At long last, the federal government has decided to seriously address the housing price bubble that has increasingly concerned Canadians.

On the heels of multiple warnings from the Bank of Canada that Canadians have taken on too much household debt for comfort (we hold the dubious distinction of having the worst consumer debt to financial assets ratio among 20 OECD nations), the federal government announced three moves. It will reduce the maximum insurable amortization period from 35 years to 30 years as it scales back both home equity loans and the amount homeowners can refinance. With these changes, we are about half way back to where the CMHC lending standards stood in 2006 when the Harper government significantly loosened them.

With these moves, the federal government is starting to take seriously the risk of record-high housing prices and record-high household debt. The banks who provide the mortgages have been looking for action in this area for some time, even though they were unwilling to do it on their own — even, astonishingly, after loose mortgage rules in the U.S. helped feed into a global economic meltdown.

Ultimately, these federal changes will have the greatest effect on middle-class Canadians — those whose largest asset is their house and whose largest debt is their mortgage (and sometime second mortgage) on that same house. This could go one of two possible ways.

The pessimistic possibility is that trying to reign in mortgage debt and housing prices could burst the housing bubble that simultaneously exists in six Canadian cities.

Developers, spooked by falling house prices, could slow down new housing starts.

Homeowners, who see their home equity loans cut and their house values decline, could scrap renovation plans or forego buying that big-screen TV. Since consumer confidence — you and I opening up our wallet and buying things for our households — has been an important player in Canada’s economic recovery, a tightening of household belts could have a short-term impact on our economy and on our sense of security.

The optimistic possibility is that reverting to pre-2006 regulations could help put a lid on house prices, which have risen too much and too fast since 2001. It could also force Canadians, who used to be a nation of savers, to get back to basics and start saving again.

Perhaps it will lead to the great rethink the worldwide economic meltdown was supposed to inspire. Imagine a world in which you could own a home without being “house poor” or, worse, a couple of paycheques away from financial disaster.

Whatever the outcome, there still remains a need for a more coordinated strategy to deal with high housing prices and tighter lending realities. Once you get yourself into this precarious a position, every step you take, no matter how well intentioned, may lead to disaster.

Even with the latest federal government announcements, Canada’s housing bubble remains a problem.

Between 1980 and 2001, housing prices in four of the six major markets in Canada (Edmonton, Calgary, Ottawa and Montreal) remained in a tight band of between $150,000 and $220,000 (in today’s dollars).
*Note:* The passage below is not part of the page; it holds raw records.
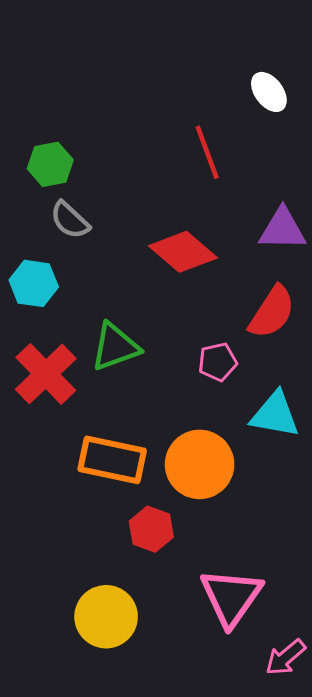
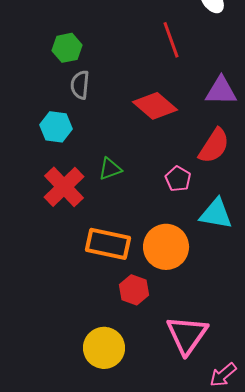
gray semicircle: (70, 220) -> (80, 85), turned 52
green triangle: (115, 347) -> (110, 169), size x0.7
pink pentagon: (218, 362) -> (178, 179), turned -30

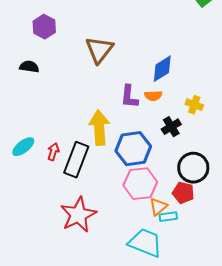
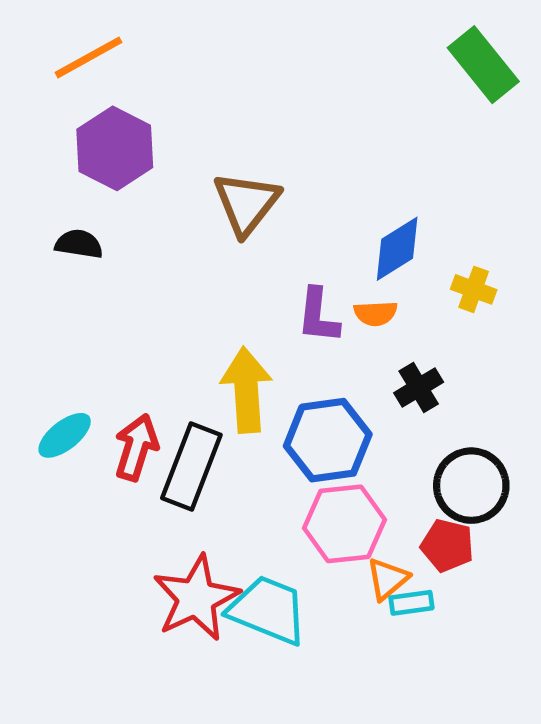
purple hexagon: (44, 27) -> (115, 148), size x1.4
yellow cross: (194, 105) -> (474, 289), moved
red arrow: (53, 152) -> (136, 447), size x1.5
cyan trapezoid: (145, 243) -> (268, 610), moved

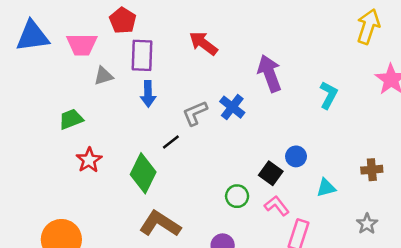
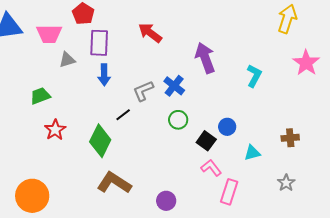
green circle: (237, 196) -> (178, 120), moved

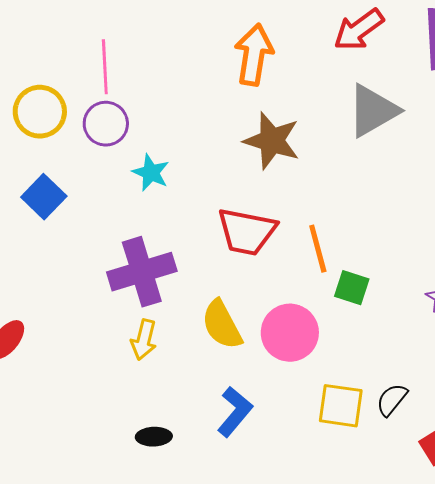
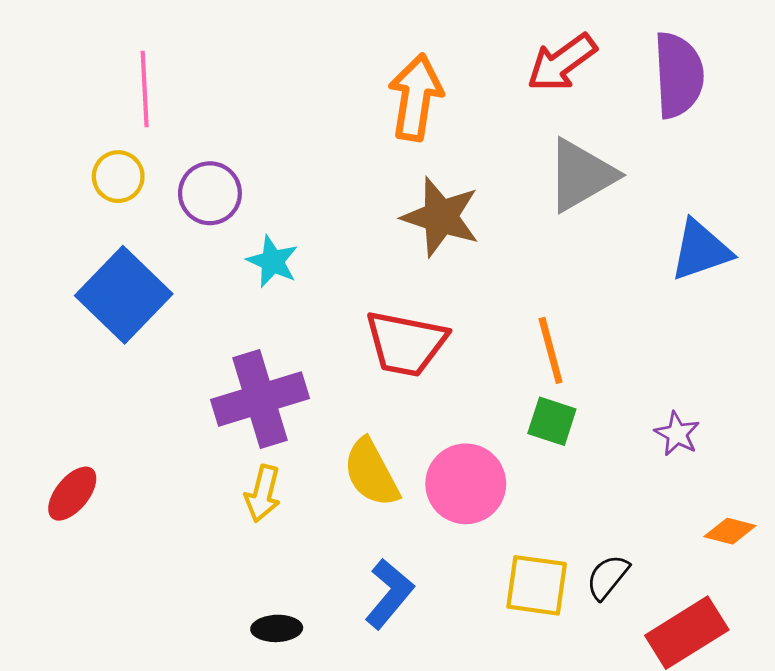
pink line: (105, 67) -> (145, 89), moved
yellow circle: (40, 112) -> (118, 177), size x0.7
blue square: (44, 197) -> (124, 295), size x1.5
orange line: (318, 249) -> (551, 350), moved

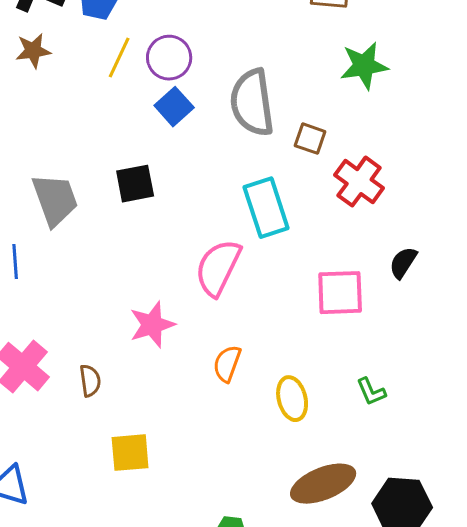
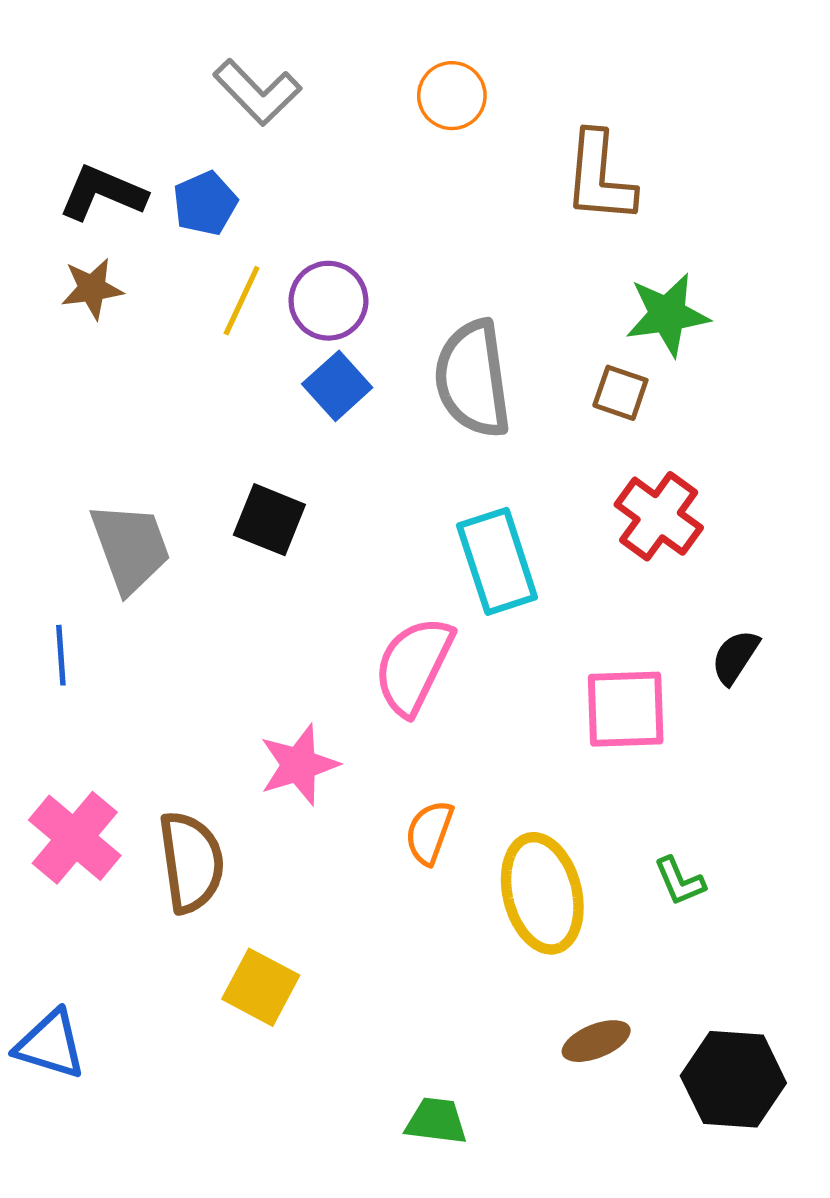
brown square: (310, 139) -> (620, 393), moved
black square: (135, 184) -> (269, 520), turned 33
brown semicircle: (90, 381) -> (191, 862), size x1.8
yellow ellipse: (292, 399) -> (542, 893), size x1.5
yellow square: (130, 453) -> (261, 987), turned 33
brown ellipse: (323, 484) -> (596, 1041), size x0.6

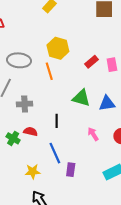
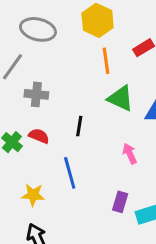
orange line: (49, 71) -> (106, 61), moved
purple rectangle: (71, 170) -> (120, 202), moved

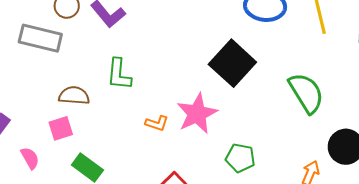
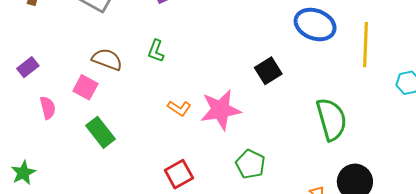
black square: (232, 63) -> (268, 71), size x0.6
green L-shape: (119, 74) -> (156, 51), size x0.7
pink square: (61, 128) -> (85, 87), turned 30

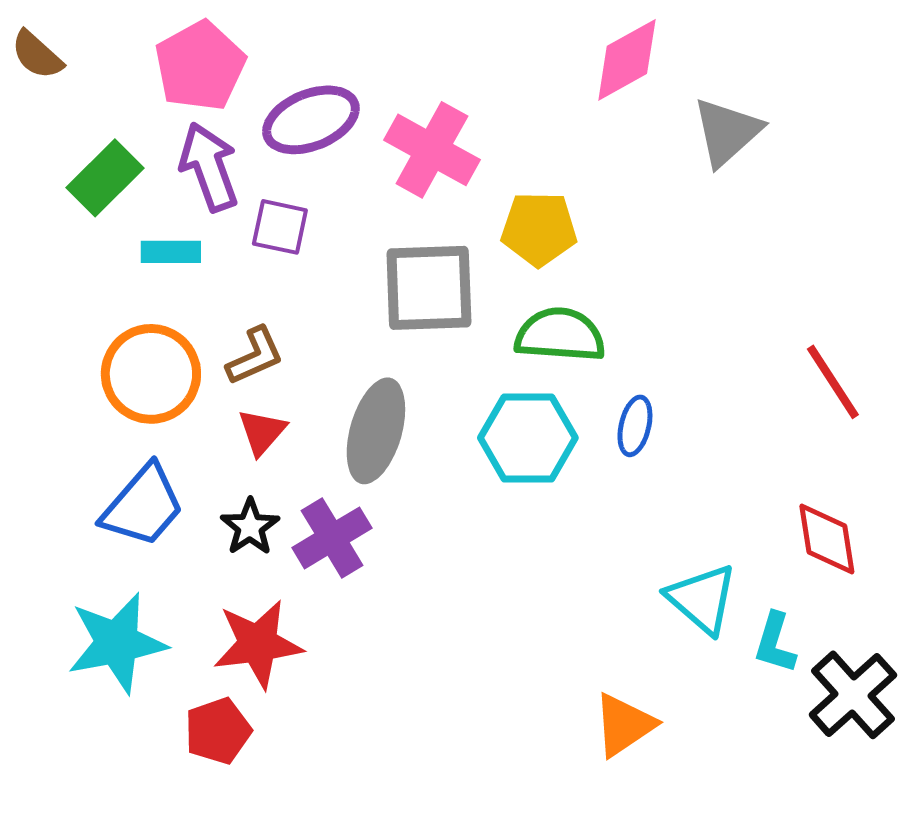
Through two major recessions, big interest rate hikes, stock market crashes and so on, house prices just puttered along, going up at about the rate of inflation.

It seems almost unimaginable today and really downright boring. In these four cities, there were no heady 10 per cent increases a year, no bidding wars, just a stodgy two per cent a year, how dull.

Except for Toronto and Vancouver, which experienced three housing price declines between them brought on by interest rate hikes. When the bubbles burst, they wiped out in the worst case more than 35 per cent of an average house’s value — a painful brush with reality.

Today it isn’t just Toronto and Vancouver, it’s all six major Canadian cities that are outside of the safety zone. House prices are no longer dull. Unfortunately, the tradeoff is endless middle-class worry that the party for their biggest asset isn’t going to last.

To avoid disaster, the federal government needs to continue slowly moving back to the 2006 standard of a maximum 25-year amortization for CMHC mortgage insurance with more money down.

If these moves impact Canada’s fragile economic recovery, the federal government may have to consider additional stimulus investments to keep the recovery on track (building more affordable housing could perform double duty in this case).

Canada’s housing market is still on a knife’s edge and isn’t clear which way we’ll fall. This story is far from over. That’s why this week’s federal government announcement is a welcome change of heart. But it’s one of several changes that needs to unfold.

David Macdonald is coordinator of the Canadian Centre for Policy Alternatives’ annual Alternative Federal Budget and author of Canada’s Housing Bubble: An Accident Waiting to Happen.